In the tasting room, we sampled a classic, dry, Alsatian-styled Riesling that was a steal at only $9.99! Amazing! If you are a fan of Riesling, be sure to get to the winery before it is all gone. Then it was into the winery for a barrel sample of the 2013 Grenache. This wine, from Bella Grace vineyards in Amadore County is certainly drinkable now, but it is a little on the rough side with grippy tannins. It will spend another 12 to 18 months mellowing in the barrels before it is bottled and released to the public. As I said, it is drinkable now and I have certainly bought wines that were more tannic than this, but Pacific Breeze prefers to hang on to their wines and give them the barrel aging that will allow them to mellow and show their full potential.
The last taste was of their 2011 Grenache. What a difference two years can make! This wine was smooth, round and well integrated. Barrel aging is like waving a magic wand over the wine; the differences are amazing. This was a wonderful experience for those who ask, “What difference does aging make on a wine?” Tasting is believing!

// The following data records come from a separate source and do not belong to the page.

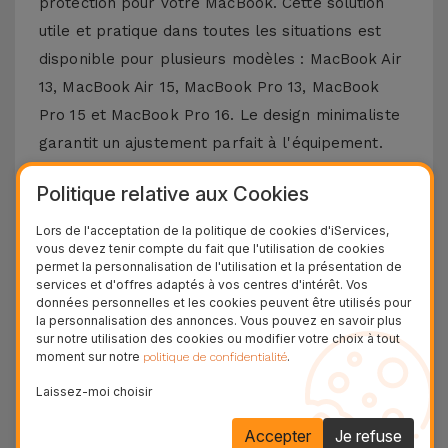
protection pour votre MacBook. Cette solution
utile et pratique dans toutes les situations est
disponible pour plusieurs modèles : MacBook Air
13, MacBook Air 15, MacBook Pro 13, MacBook
Pro 15 et MacBook Pro 16. Le design minimaliste
garantit un ajustement parfait à l'équipement.
Léger et élégant, vous pouvez emporter votre
Politique relative aux Cookies
ordinateur partout. Quant à son matériau de
construction, il est durable et résistant à l'eau,
Lors de l'acceptation de la politique de cookies d'iServices,
vous devez tenir compte du fait que l'utilisation de cookies
offrant une protection contre les rayures, les
permet la personnalisation de l'utilisation et la présentation de
chutes ou les chocs.
services et d'offres adaptés à vos centres d'intérêt. Vos
données personnelles et les cookies peuvent être utilisés pour
Lorsque vous choisissez la sacoche en cuir
la personnalisation des annonces. Vous pouvez en savoir plus
iServices pour Macbook, vous choisissez un
sur notre utilisation des cookies ou modifier votre choix à tout
moment sur notre
.
politique de confidentialité
produit qui non seulement vous protège contre
Laissez-moi choisir
les rayures, la poussière ou les chocs, mais
ajoute également une touche de style à votre
Accepter
Je refuse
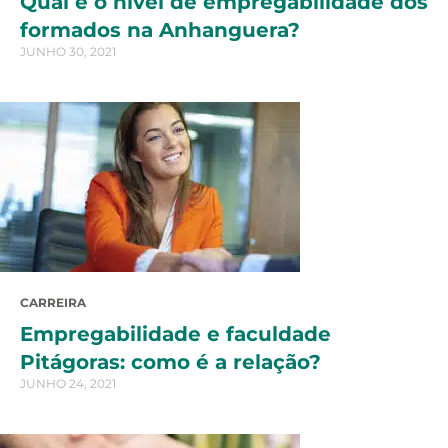
Qual é o nível de empregabilidade dos
formados na Anhanguera?
JUNHO 30, 2021
CARREIRA
Empregabilidade e faculdade
Pitágoras: como é a relação?
JUNHO 24, 2021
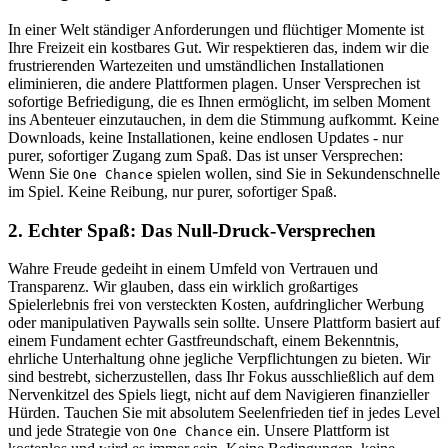
In einer Welt ständiger Anforderungen und flüchtiger Momente ist
Ihre Freizeit ein kostbares Gut. Wir respektieren das, indem wir die
frustrierenden Wartezeiten und umständlichen Installationen
eliminieren, die andere Plattformen plagen. Unser Versprechen ist
sofortige Befriedigung, die es Ihnen ermöglicht, im selben Moment
ins Abenteuer einzutauchen, in dem die Stimmung aufkommt. Keine
Downloads, keine Installationen, keine endlosen Updates - nur
purer, sofortiger Zugang zum Spaß. Das ist unser Versprechen:
Wenn Sie
spielen wollen, sind Sie in Sekundenschnelle
One Chance
im Spiel. Keine Reibung, nur purer, sofortiger Spaß.
2. Echter Spaß: Das Null-Druck-Versprechen
Wahre Freude gedeiht in einem Umfeld von Vertrauen und
Transparenz. Wir glauben, dass ein wirklich großartiges
Spielerlebnis frei von versteckten Kosten, aufdringlicher Werbung
oder manipulativen Paywalls sein sollte. Unsere Plattform basiert auf
einem Fundament echter Gastfreundschaft, einem Bekenntnis,
ehrliche Unterhaltung ohne jegliche Verpflichtungen zu bieten. Wir
sind bestrebt, sicherzustellen, dass Ihr Fokus ausschließlich auf dem
Nervenkitzel des Spiels liegt, nicht auf dem Navigieren finanzieller
Hürden. Tauchen Sie mit absolutem Seelenfrieden tief in jedes Level
und jede Strategie von
ein. Unsere Plattform ist
One Chance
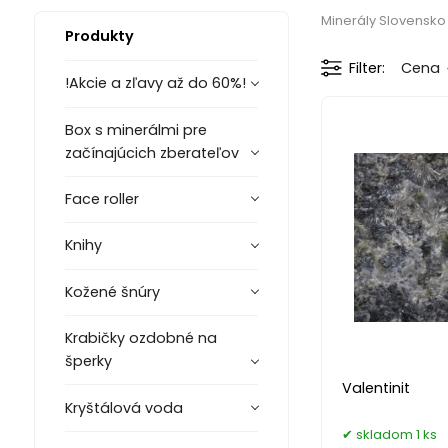
Minerály Slovensko
Produkty
Filter
Cena
!Akcie a zľavy až do 60%!
Box s minerálmi pre
začínajúcich zberateľov
Face roller
Knihy
Kožené šnúry
Krabičky ozdobné na
šperky
Valentinit
Kryštálová voda
skladom 1 ks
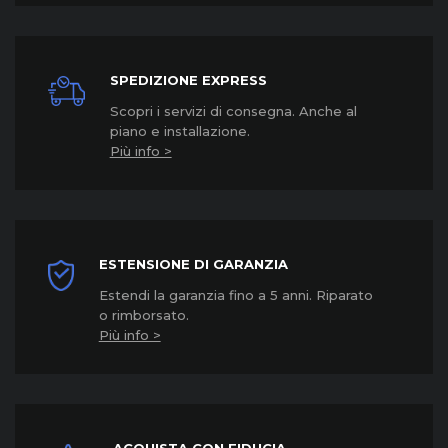
SPEDIZIONE EXPRESS
Scopri i servizi di consegna. Anche al
piano e installazione.
Più info >
ESTENSIONE DI GARANZIA
Estendi la garanzia fino a 5 anni. Riparato
o rimborsato.
Più info >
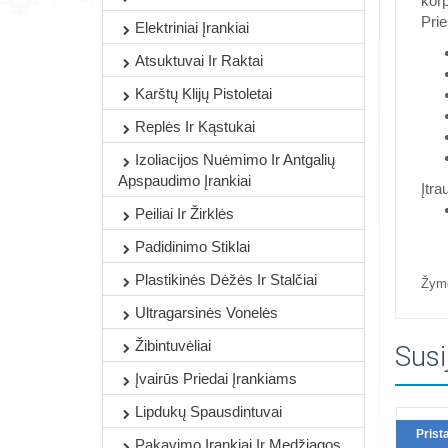
kor
Prie
Elektriniai Įrankiai
Atsuktuvai Ir Raktai
Karštų Klijų Pistoletai
Replės Ir Kąstukai
Izoliacijos Nuėmimo Ir Antgalių
Apspaudimo Įrankiai
Įtra
Peiliai Ir Žirklės
Padidinimo Stiklai
Plastikinės Dėžės Ir Stalčiai
Žym
Ultragarsinės Vonelės
Žibintuvėliai
Susi
Įvairūs Priedai Įrankiams
Lipdukų Spausdintuvai
Prist
Pakavimo Įrankiai Ir Medžiagos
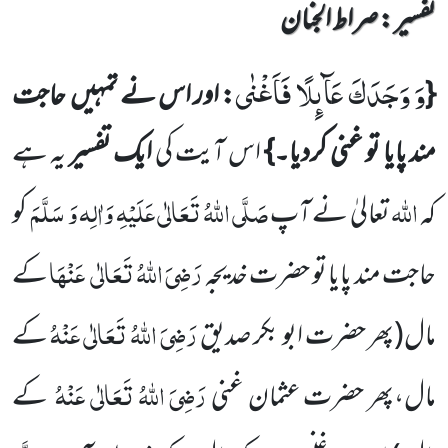
تفسیر : ‎صراط الجنان
وَ وَجَدَكَ عَآىٕلًا فَاَغْنٰى
{
:
اور
اس نے تمہیں
حاجت
مند پایا تو غنی کردیا
۔
}
ا
س آیت کی
ایک تفسیر
یہ ہے
اللّٰہ
صَلَّی اللّٰہُ تَعَالٰی عَلَیْہِ وَاٰلِہ وَ سَلَّمَ
کہ
تعالیٰ نے آپ
کو
رَضِیَ اللّٰہُ تَعَالٰی
عَنْہَا
حاجت مند پایا تو حضرت خدیجہ
کے
رَضِیَ اللّٰہُ تَعَالٰی عَنْہُ
مال
(پھر حضرت ابو
بکر صدیق
کے
رَضِیَ اللّٰہُ تَعَالٰی عَنْہُ
مال،پھر حضرت عثمان غنی
کے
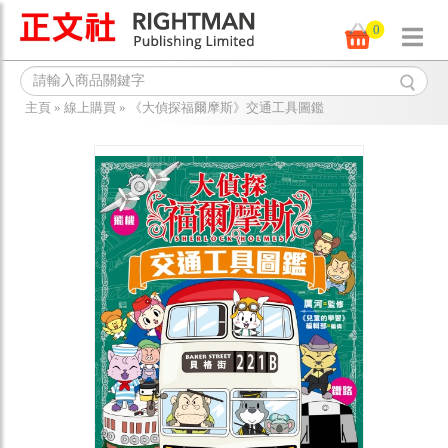
0
主頁
»
線上購買
»
《大偵探福爾摩斯》交通工具圖鑑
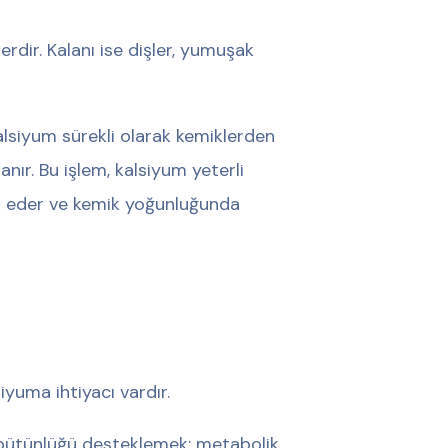
dir. Kalanı ise dişler, yumuşak
alsiyum sürekli olarak kemiklerden
anır. Bu işlem, kalsiyum yeterli
am eder ve kemik yoğunluğunda
yuma ihtiyacı vardır.
l bütünlüğü desteklemek; metabolik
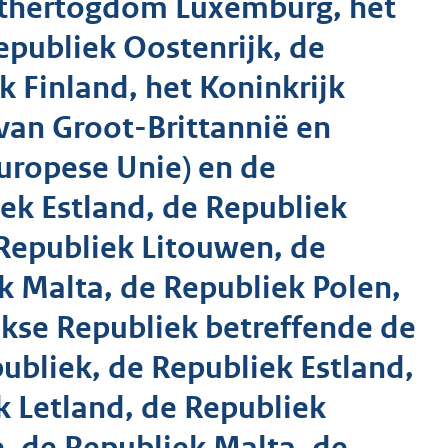
oothertogdom Luxemburg, het
epubliek Oostenrijk, de
 Finland, het Koninkrijk
van Groot-Brittannië en
Europese Unie) en de
iek Estland, de Republiek
 Republiek Litouwen, de
k Malta, de Republiek Polen,
kse Republiek betreffende de
ubliek, de Republiek Estland,
k Letland, de Republiek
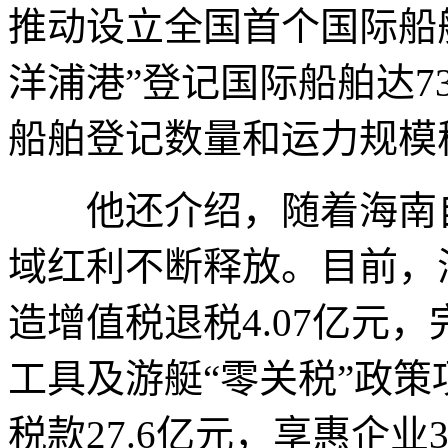
推动设立全国首个国际船
洋浦港”登记国际船舶达7
船舶登记数量和运力规模
他还介绍，随着海南自
域红利不断释放。目前，
造增值税退税4.07亿元
工具及游艇“零关税”政策项
税款27.6亿元，享惠企业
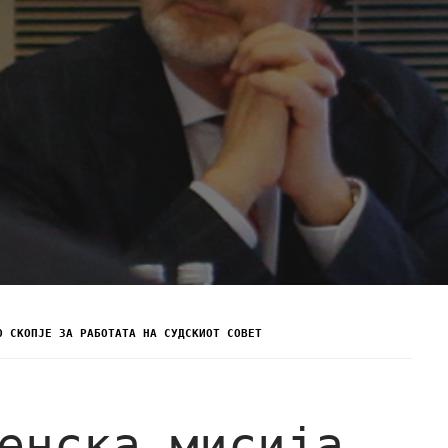
О СКОПЈЕ ЗА РАБОТАТА НА СУДСКИОТ СОВЕТ
енска мисија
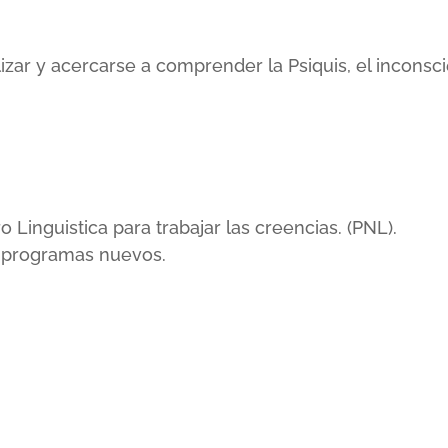
lizar y acercarse a comprender la Psiquis, el incons
inguistica para trabajar las creencias. (PNL).
r programas nuevos.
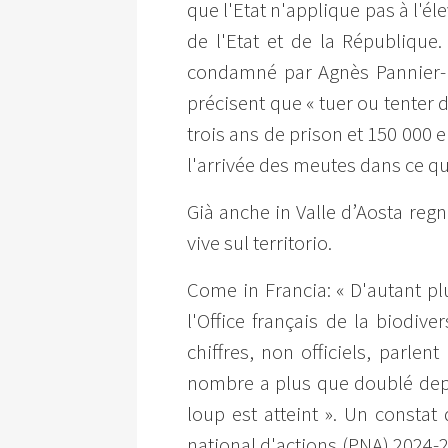
que l'Etat n'applique pas à l'él
de l'Etat et de la République
condamné par Agnès Pannier-Run
précisent que « tuer ou tenter 
trois ans de prison et 150 000 
l'arrivée des meutes dans ce que
Già anche in Valle d’Aosta regn
vive sul territorio.
Come in Francia: « D'autant pl
l'Office français de la biodiv
chiffres, non officiels, parle
nombre a plus que doublé depu
loup est atteint ». Un consta
national d'actions (PNA) 2024-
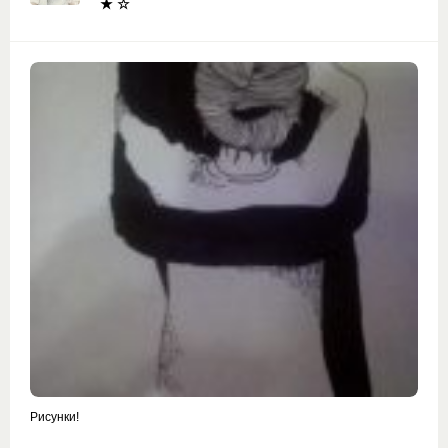
★ ☆
Рисунки!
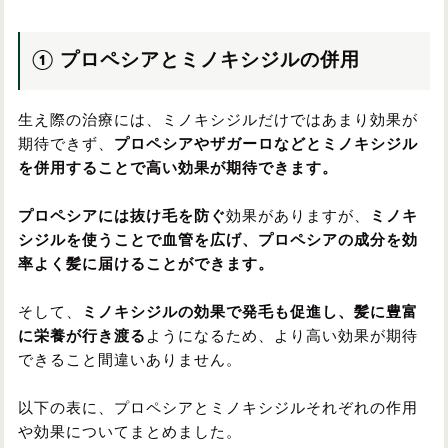
① プロペシアとミノキシジルの併用
生え際の治療には、ミノキシジルだけではあまり効果が
期待できず、
プロペシアやザガーロなどとミノキシジル
を併用することで高い効果が期待できます。
プロペシアには抜け毛を防ぐ
効果がありますが、
ミノキ
シジルを使うことで血管を広げ、プロペシアの成分を効
率よく髪に届けることができます。
そして、
ミノキシジルの効果で発毛も促進し、髪に豊富
に栄養が行き渡る
ようになるため、より高い効果が期待
できること間違いありません。
以下の表に、プロペシアとミノキシジルそれぞれの作用
や効果についてまとめました。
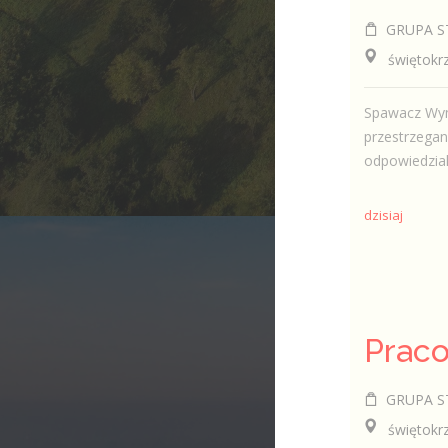
GRUPA ST 
świętokrzys
Spawacz Wym
przestrzegan
odpowiedzial
dzisiaj
GRUPA ST 
świętokrzys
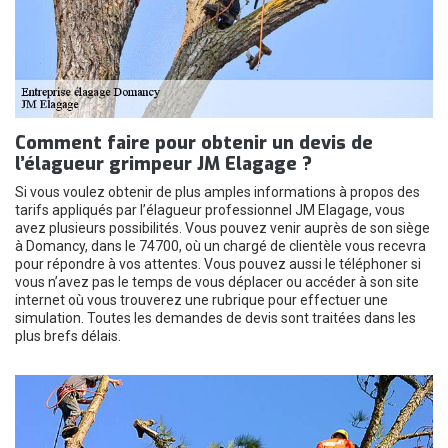
Comment faire pour obtenir un devis de
l’élagueur grimpeur JM Elagage ?
Si vous voulez obtenir de plus amples informations à propos des
tarifs appliqués par l’élagueur professionnel JM Elagage, vous
avez plusieurs possibilités. Vous pouvez venir auprès de son siège
à Domancy, dans le 74700, où un chargé de clientèle vous recevra
pour répondre à vos attentes. Vous pouvez aussi le téléphoner si
vous n’avez pas le temps de vous déplacer ou accéder à son site
internet où vous trouverez une rubrique pour effectuer une
simulation. Toutes les demandes de devis sont traitées dans les
plus brefs délais.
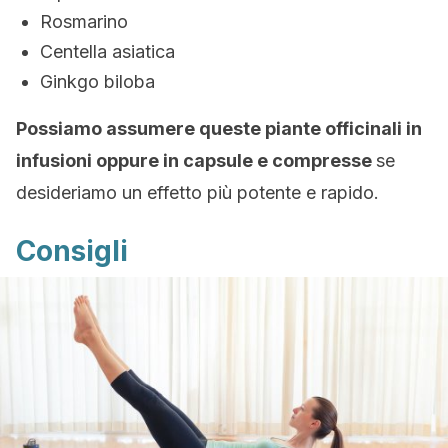
Rosmarino
Centella asiatica
Ginkgo biloba
Possiamo assumere queste piante officinali in
infusioni oppure in capsule e compresse
se
desideriamo un effetto più potente e rapido.
Consigli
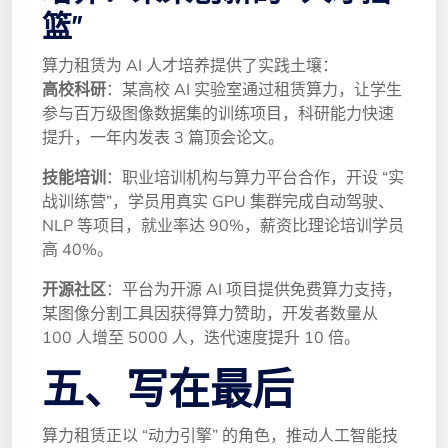
篮”
算力租赁为 AI 人才培养提供了实践土壤：
高校科研
：某高校 AI 实验室通过租赁算力，让学生
参与百万级图像数据集的训练项目，科研能力快速
提升，一年内发表 3 篇顶会论文。
技能培训
：职业培训机构与算力平台合作，开设 “实
战训练营”，学员用真实 GPU 集群完成自动驾驶、
NLP 等项目，就业率达 90%，薪资比理论培训学员
高 40%。
开源社区
：平台为开源 AI 项目提供免费算力支持，
某图像分割工具因获得算力赞助，开发者数量从
100 人增至 5000 人，迭代速度提升 10 倍。
五、写在最后
算力租赁正以 “动力引擎” 的角色，推动人工智能技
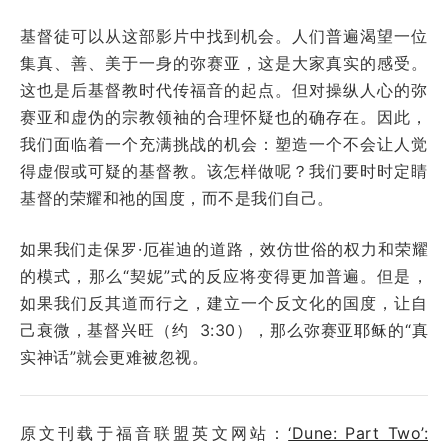
基督徒可以从这部影片中找到机会。人们普遍渴望一位
集真、善、美于一身的弥赛亚，这是大家真实的感受。
这也是后基督教时代传福音的起点。但对操纵人心的弥
赛亚和虚伪的宗教领袖的合理怀疑也的确存在。因此，
我们面临着一个充满挑战的机会：塑造一个不会让人觉
得虚假或可疑的基督教。该怎样做呢？我们要时时定睛
基督的荣耀和祂的国度，而不是我们自己。
如果我们走保罗·厄崔迪的道路，效仿世俗的权力和荣耀
的模式，那么“契妮”式的反应将变得更加普遍。但是，
如果我们反其道而行之，建立一个反文化的国度，让自
己衰微，基督兴旺（约 3:30），那么弥赛亚耶稣的“真
实神话”就会更难被忽视。
原文刊载于福音联盟英文网站：
‘Dune: Part Two’:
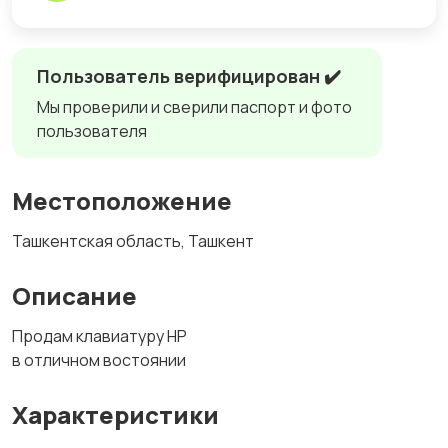
Пользователь верифицирован ✔️
Мы проверили и сверили паспорт и фото
пользователя
Местоположение
Ташкентская область, Ташкент
Описание
Продам клавиатуру HP
в отличном востоянии
Характеристики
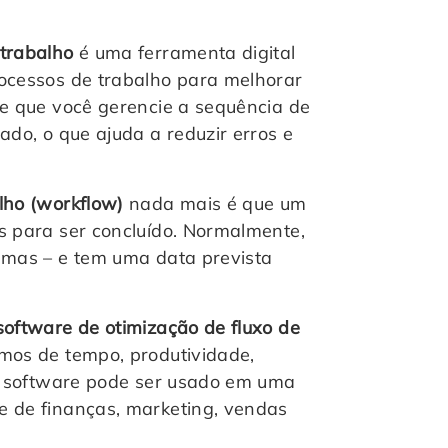
 trabalho
é uma ferramenta digital
rocessos de trabalho para melhorar
te que você gerencie a sequência de
ado, o que ajuda a reduzir erros e
alho (workflow)
nada mais é que um
s para ser concluído. Normalmente,
emas – e tem uma data prevista
software de otimização de fluxo de
mos de tempo, produtividade,
po software pode ser usado em uma
e de finanças, marketing, vendas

These monthly events allow wine club members (free to join and occasional special wine discounts) an opportunity to talk to the winemaking team and learn more about any aspect of wine making. On this occasion, I had some time to chat with owner Maurice Hamilton, and found out that Pacific Breeze is expanding their use of BC sourced grapes and this will mean more Pacific Breeze wines will qualify for VQA status. Their first find was a great Merlot vineyard in Kaleden, just south of Penticton. Now they are adding Cabernet Franc from nearby, Pinot Gris from Summerland and Riesling from East Kelowna. They also have their eyes on some Gewürztraminer and Cabernet Sauvignon as well. This speaks highly of the quality of the fruit being grown in BC. When Pacific Breeze first started, Maurice said, they couldn’t find the high caliber grapes they were looking for in BC and that led them south to Washington and Northern California.
If you haven’t been to Pacific Breeze in a while, or are one of those who have never been to the winery, do yourself a favour and check them out.